-- CHALLENGE --
Please gather every line in the material below that contains the string "imprint", copying each line in full.

####

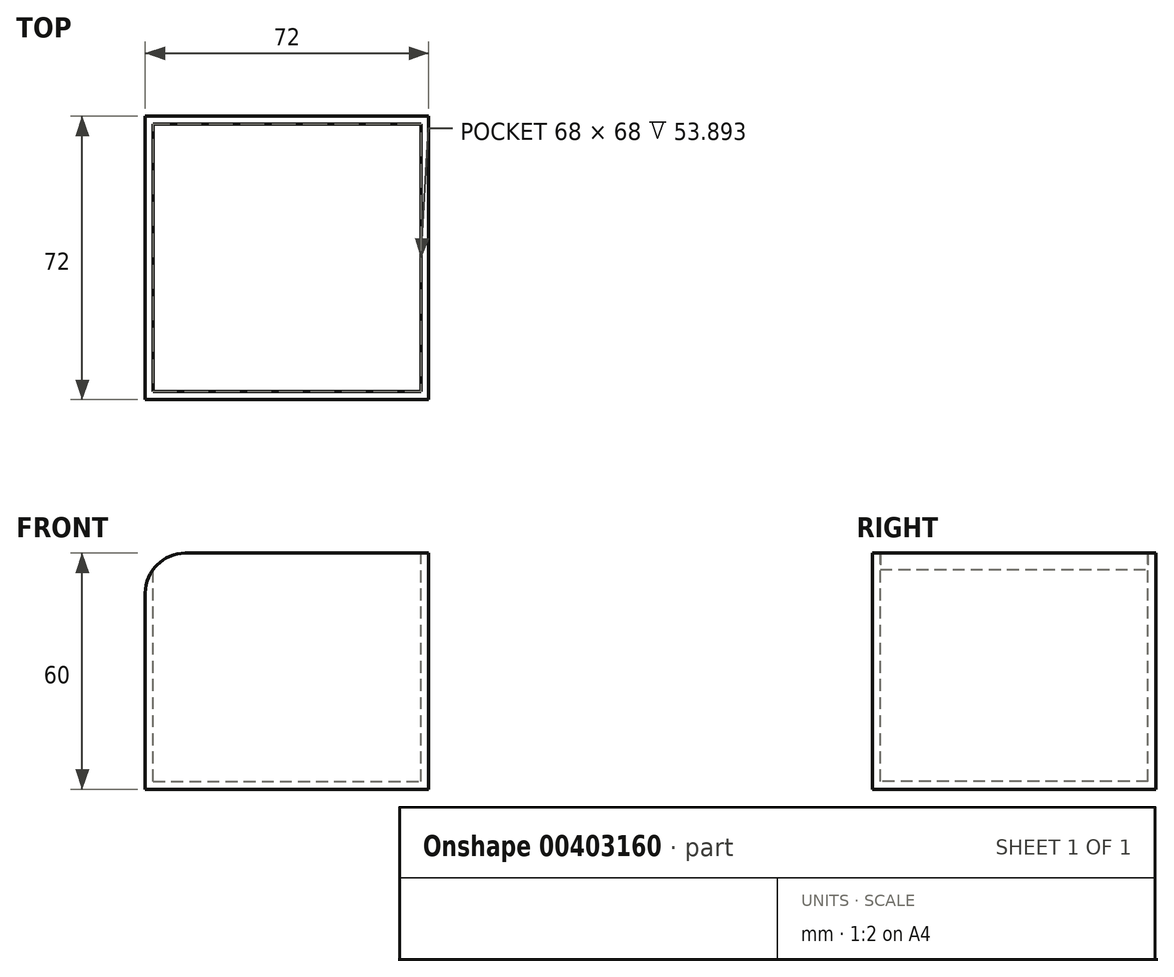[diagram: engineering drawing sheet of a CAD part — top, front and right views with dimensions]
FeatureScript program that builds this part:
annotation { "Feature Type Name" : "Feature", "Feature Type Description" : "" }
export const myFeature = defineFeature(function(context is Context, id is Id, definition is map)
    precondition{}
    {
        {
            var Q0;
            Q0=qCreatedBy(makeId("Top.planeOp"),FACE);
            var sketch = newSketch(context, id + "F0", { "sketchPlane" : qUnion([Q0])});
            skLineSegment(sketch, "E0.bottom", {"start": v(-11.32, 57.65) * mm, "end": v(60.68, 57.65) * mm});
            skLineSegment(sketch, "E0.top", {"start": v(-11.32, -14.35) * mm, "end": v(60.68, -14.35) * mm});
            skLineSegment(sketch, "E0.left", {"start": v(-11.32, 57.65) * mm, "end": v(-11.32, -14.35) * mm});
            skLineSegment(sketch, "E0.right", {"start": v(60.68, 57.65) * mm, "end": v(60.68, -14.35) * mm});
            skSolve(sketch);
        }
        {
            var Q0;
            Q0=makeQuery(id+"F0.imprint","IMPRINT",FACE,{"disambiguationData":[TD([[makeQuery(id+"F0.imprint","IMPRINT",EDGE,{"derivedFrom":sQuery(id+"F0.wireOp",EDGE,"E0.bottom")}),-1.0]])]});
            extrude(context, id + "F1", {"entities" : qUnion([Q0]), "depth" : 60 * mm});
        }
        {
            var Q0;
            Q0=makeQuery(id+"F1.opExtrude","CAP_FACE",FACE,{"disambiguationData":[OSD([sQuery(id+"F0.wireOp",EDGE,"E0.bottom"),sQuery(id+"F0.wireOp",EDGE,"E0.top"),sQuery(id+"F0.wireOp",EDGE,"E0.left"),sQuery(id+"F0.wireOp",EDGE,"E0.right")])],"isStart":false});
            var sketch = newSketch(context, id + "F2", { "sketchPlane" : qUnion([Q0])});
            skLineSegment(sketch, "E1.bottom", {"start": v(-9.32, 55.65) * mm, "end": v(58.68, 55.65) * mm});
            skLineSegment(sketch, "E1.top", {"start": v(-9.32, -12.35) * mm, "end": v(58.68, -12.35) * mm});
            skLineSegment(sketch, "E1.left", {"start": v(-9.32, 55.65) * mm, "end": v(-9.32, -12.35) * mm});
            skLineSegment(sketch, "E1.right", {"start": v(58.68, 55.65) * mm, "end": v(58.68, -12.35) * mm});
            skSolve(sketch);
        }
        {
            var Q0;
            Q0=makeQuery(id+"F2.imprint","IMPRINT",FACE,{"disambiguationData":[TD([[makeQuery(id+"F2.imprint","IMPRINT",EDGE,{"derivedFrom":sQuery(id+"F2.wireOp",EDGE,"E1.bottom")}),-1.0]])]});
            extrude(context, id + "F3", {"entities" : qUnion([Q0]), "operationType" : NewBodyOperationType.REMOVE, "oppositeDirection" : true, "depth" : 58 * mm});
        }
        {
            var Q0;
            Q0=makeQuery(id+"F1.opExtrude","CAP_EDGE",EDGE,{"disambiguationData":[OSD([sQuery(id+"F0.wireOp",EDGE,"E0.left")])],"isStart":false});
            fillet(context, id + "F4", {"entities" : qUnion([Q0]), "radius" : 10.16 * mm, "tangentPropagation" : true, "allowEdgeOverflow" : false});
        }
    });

####

-- EXERCISE SOLUTION --
            Q0=makeQuery(id+"F0.imprint","IMPRINT",FACE,{"disambiguationData":[TD([[makeQuery(id+"F0.imprint","IMPRINT",EDGE,{"derivedFrom":sQuery(id+"F0.wireOp",EDGE,"E0.bottom")}),-1.0]])]});
            Q0=makeQuery(id+"F2.imprint","IMPRINT",FACE,{"disambiguationData":[TD([[makeQuery(id+"F2.imprint","IMPRINT",EDGE,{"derivedFrom":sQuery(id+"F2.wireOp",EDGE,"E1.bottom")}),-1.0]])]});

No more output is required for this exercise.